Preeclampsia and Eclampsia Management Indian Medical PG Question 10: A 32-year-old female at 36 weeks of pregnancy presents with BP 170/100 mmHg, visual disturbances, headache, urine protein 3+. What will be the next step?
- A. IV labetalol and delivery at 37 weeks
- B. IV labetalol, dexamethasone, and immediate termination of pregnancy
- C. IV labetalol, dexamethasone, and conservative management
- D. IV labetalol, magnesium sulfate (MgSO4), expedite delivery (Correct Answer)
Preeclampsia and Eclampsia Management Explanation: ***IV labetalol, magnesium sulfate (MgSO4), expedite delivery***
- The patient presents with **severe preeclampsia** (BP > 160/110 mmHg, visual disturbances, headache, proteinuria) at 36 weeks, requiring **antihypertensive therapy** (labetalol) and seizure prophylaxis (**magnesium sulfate**).
- Given the severe features and gestational age, **expedited delivery** is indicated to prevent maternal and fetal complications, as expectant management beyond severe preeclampsia at this stage offers minimal benefit and increased risk.
*IV labetalol and delivery at 37 weeks*
- While IV labetalol is appropriate for **blood pressure control**, delaying delivery to 37 weeks might not be optimal given the **severe features of preeclampsia** at 36 weeks, increasing risks for both mother and fetus.
- The plan is incomplete without mentioning **seizure prophylaxis** with magnesium sulfate, which is crucial for severe preeclampsia.

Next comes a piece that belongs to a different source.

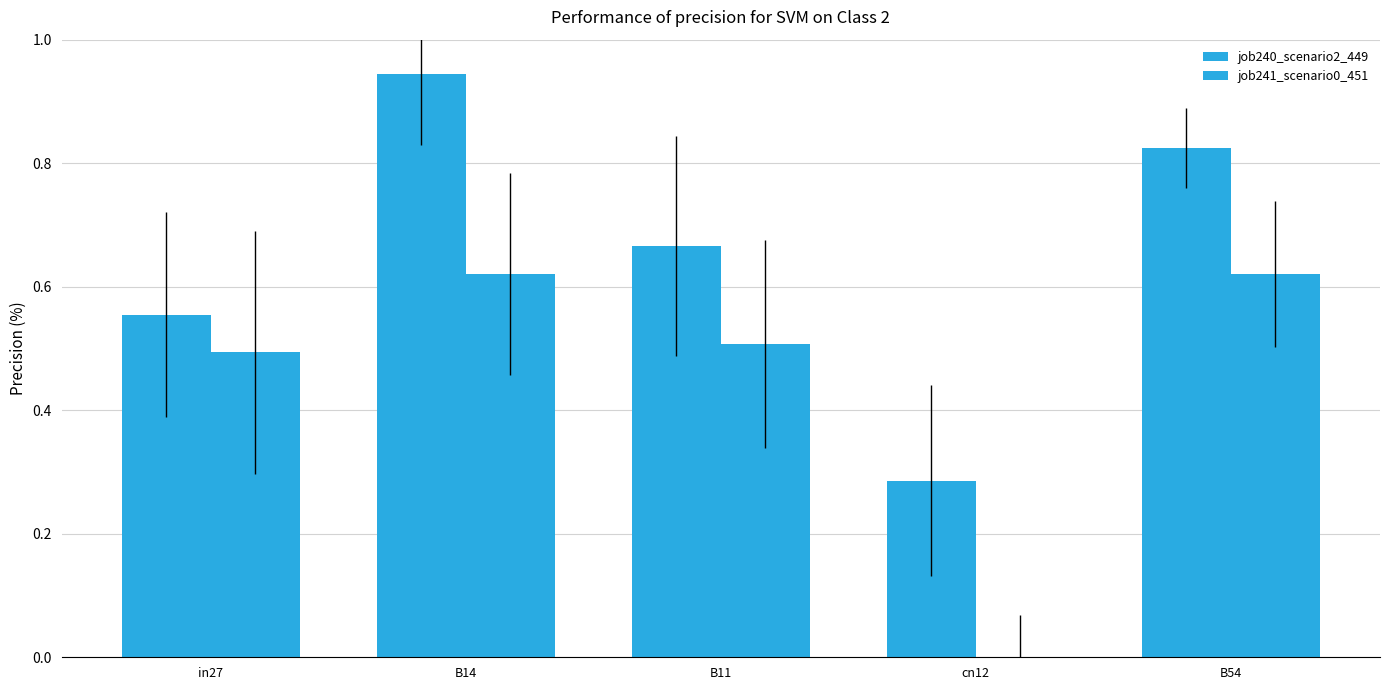

What is the sum of all job240_scenario2_449 values?

3.3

*IV labetalol, dexamethasone, and immediate termination of pregnancy*
- **Dexamethasone** is used for **fetal lung maturity** in preterm deliveries and is not indicated for immediate termination unless the fetus is preterm and lung maturity is a concern. At 36 weeks, lung maturity is usually established.
- While immediate termination might be considered, the phrase "immediate termination" implies C-section without considering vaginal delivery and overlooks the need for **seizure prophylaxis**.
*IV labetalol, dexamethasone, and conservative management*
- **Dexamethasone** is not a primary treatment for severe preeclampsia itself but rather for **fetal lung maturation** in preterm deliveries, which is less critical at 36 weeks.
- **Conservative management** is generally inappropriate for **severe preeclampsia** at 36 weeks, as it increases maternal and fetal risk; delivery is the definitive treatment.